You will be able to claim £2,000 a year towards childcare costs through the NHS Learning Support Fund, and there’s funding available for adult dependants and some placement travel costs too. If you have a disability, there are grants to help with essential costs while studying via the Disabled Students’ Allowance.
If working on the NHS you will have access to one of the best pension schemes in the UK, as well as access to exclusive health service discounts and benefits at some of the most popular brands.
Where you could be working
Therapeutic radiographers work in the radiography departments of hospitals.
What are your career development opportunities?
You’ll receive an annual personal development review to ensure you’re making the most of every opportunity offered. And with continuous professional development, you can add to your skills and progress to specialist roles with a higher pay grade.
You’ll be encouraged to join the Society of Radiography where you can take courses, conferences, and seminars.
You may also choose to specialise in treating certain cancers. That might include working with children or new emerging technologies such as proton-beam therapy. You might also use your skills to follow a career in research, teaching or management.
You’ll be the person providing complex therapy for life-threatening cancers. That means you’ll need to be able to communicate clearly and sensitively. Patients may include people with learning difficulties or worries such as claustrophobia, and you will need to adapt to those situations and keep a calm and clear tone as you talk through the process with patients and fellow team members.

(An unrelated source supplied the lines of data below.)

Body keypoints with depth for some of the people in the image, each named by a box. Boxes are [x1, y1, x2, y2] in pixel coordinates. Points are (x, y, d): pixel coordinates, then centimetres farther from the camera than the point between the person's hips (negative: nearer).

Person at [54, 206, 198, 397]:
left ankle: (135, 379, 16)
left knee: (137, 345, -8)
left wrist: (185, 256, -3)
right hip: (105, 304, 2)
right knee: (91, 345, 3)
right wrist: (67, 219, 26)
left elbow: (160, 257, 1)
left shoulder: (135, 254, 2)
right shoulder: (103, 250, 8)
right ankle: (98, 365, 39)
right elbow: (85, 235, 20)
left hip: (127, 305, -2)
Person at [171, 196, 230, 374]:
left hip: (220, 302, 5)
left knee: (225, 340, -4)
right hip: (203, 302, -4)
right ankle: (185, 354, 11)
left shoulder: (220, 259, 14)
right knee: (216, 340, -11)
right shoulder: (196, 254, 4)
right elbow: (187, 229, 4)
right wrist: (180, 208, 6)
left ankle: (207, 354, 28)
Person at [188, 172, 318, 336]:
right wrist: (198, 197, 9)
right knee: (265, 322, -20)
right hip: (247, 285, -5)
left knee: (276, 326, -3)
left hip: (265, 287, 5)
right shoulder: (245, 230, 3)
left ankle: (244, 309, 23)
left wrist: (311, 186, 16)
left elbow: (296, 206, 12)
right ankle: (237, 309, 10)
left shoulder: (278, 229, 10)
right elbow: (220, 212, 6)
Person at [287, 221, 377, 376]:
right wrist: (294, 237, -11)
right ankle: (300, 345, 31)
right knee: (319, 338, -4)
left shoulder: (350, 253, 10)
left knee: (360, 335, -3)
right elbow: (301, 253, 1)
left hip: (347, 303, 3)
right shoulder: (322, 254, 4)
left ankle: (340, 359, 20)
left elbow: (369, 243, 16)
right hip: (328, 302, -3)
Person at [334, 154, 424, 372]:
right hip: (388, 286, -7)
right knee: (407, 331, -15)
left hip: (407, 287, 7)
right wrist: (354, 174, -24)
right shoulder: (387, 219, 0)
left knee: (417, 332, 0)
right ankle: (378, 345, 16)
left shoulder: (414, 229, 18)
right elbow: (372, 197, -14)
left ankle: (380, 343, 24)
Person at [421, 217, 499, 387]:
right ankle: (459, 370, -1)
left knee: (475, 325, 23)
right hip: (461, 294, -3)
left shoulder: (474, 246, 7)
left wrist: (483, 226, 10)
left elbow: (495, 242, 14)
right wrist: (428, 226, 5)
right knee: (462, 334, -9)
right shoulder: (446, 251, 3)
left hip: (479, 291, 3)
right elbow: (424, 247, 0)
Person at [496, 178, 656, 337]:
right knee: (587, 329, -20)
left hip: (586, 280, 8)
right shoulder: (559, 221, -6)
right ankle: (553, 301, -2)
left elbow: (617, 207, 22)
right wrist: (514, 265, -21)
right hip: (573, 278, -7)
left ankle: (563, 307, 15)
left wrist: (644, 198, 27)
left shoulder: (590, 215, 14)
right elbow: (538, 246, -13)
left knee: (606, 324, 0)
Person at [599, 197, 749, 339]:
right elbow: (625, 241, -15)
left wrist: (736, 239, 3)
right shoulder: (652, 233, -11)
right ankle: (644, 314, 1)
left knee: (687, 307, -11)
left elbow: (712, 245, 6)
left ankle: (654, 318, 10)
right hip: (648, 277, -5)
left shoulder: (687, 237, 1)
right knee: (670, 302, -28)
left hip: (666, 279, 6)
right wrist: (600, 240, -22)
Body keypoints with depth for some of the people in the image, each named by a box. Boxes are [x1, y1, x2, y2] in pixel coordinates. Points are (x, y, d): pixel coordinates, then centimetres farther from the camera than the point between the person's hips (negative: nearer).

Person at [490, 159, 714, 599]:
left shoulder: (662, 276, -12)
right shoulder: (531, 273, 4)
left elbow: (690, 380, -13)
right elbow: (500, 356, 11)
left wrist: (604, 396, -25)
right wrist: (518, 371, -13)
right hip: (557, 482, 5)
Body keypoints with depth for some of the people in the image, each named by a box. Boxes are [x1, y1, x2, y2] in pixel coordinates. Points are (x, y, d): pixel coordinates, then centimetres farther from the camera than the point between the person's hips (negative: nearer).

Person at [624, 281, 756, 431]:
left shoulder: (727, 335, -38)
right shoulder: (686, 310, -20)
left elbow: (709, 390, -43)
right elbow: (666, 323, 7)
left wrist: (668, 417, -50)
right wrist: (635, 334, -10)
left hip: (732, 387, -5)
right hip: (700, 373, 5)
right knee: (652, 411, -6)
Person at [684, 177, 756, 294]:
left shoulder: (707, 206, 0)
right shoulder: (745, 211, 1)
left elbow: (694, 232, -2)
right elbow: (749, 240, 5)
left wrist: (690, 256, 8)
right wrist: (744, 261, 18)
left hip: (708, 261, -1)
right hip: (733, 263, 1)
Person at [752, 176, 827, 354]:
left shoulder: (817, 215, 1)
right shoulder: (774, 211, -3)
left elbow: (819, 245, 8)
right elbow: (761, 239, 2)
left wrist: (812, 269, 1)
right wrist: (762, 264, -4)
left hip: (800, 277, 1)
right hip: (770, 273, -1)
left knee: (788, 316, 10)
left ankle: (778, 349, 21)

Are you interested in new technologies?
You’ll need to have a passion for groundbreaking new equipment. As research uncovers new ways to beat cancers, you’ll be at the forefront of the fight. You’ll also need to be safety conscious with excellent observational skills.
Are you dextrous?
You need to have dexterity, coordination and sensory skills. That’s because you’ll need to arrange patients in the optimum position so that equipment can do its job efficiently.
Are you adaptable?
Careers in medicine evolve constantly. New technologies emerge and fellow radiographers conduct new research all the time. To succeed, you’ll need to adapt. You’ll need to change your methods, know everything about the latest technologies and read up on ideas that could make you more effective at what you do. As hospitals invest in new technologies, you’ll need to adapt to provide the best level of service.
Are you a caring person?
Cancer is a scary thing. So there is more to this job than planning and delivering treatments. You’ll offer emotional support to patients and their families or carers. You’ll need to be easygoing, so those patients feeling nervous about their treatment are put at ease.
To become a therapeutic radiographer, you must first successfully complete an approved degree or master's in radiotherapy. Degree courses take three or four years full-time, or up to six years part-time. There are also some postgraduate programmes that can take two years.
Once you’ve successfully completed a programme approved by the HCPC, you are then eligible to apply for registration with them. Once registered as a practitioner, you’ll be required to retain your name on the register by keeping your knowledge and skills up-to-date and paying an annual retention fee.
Your employer and the government will pay the tuition fees, so apprenticeships aren’t eligible for student grants.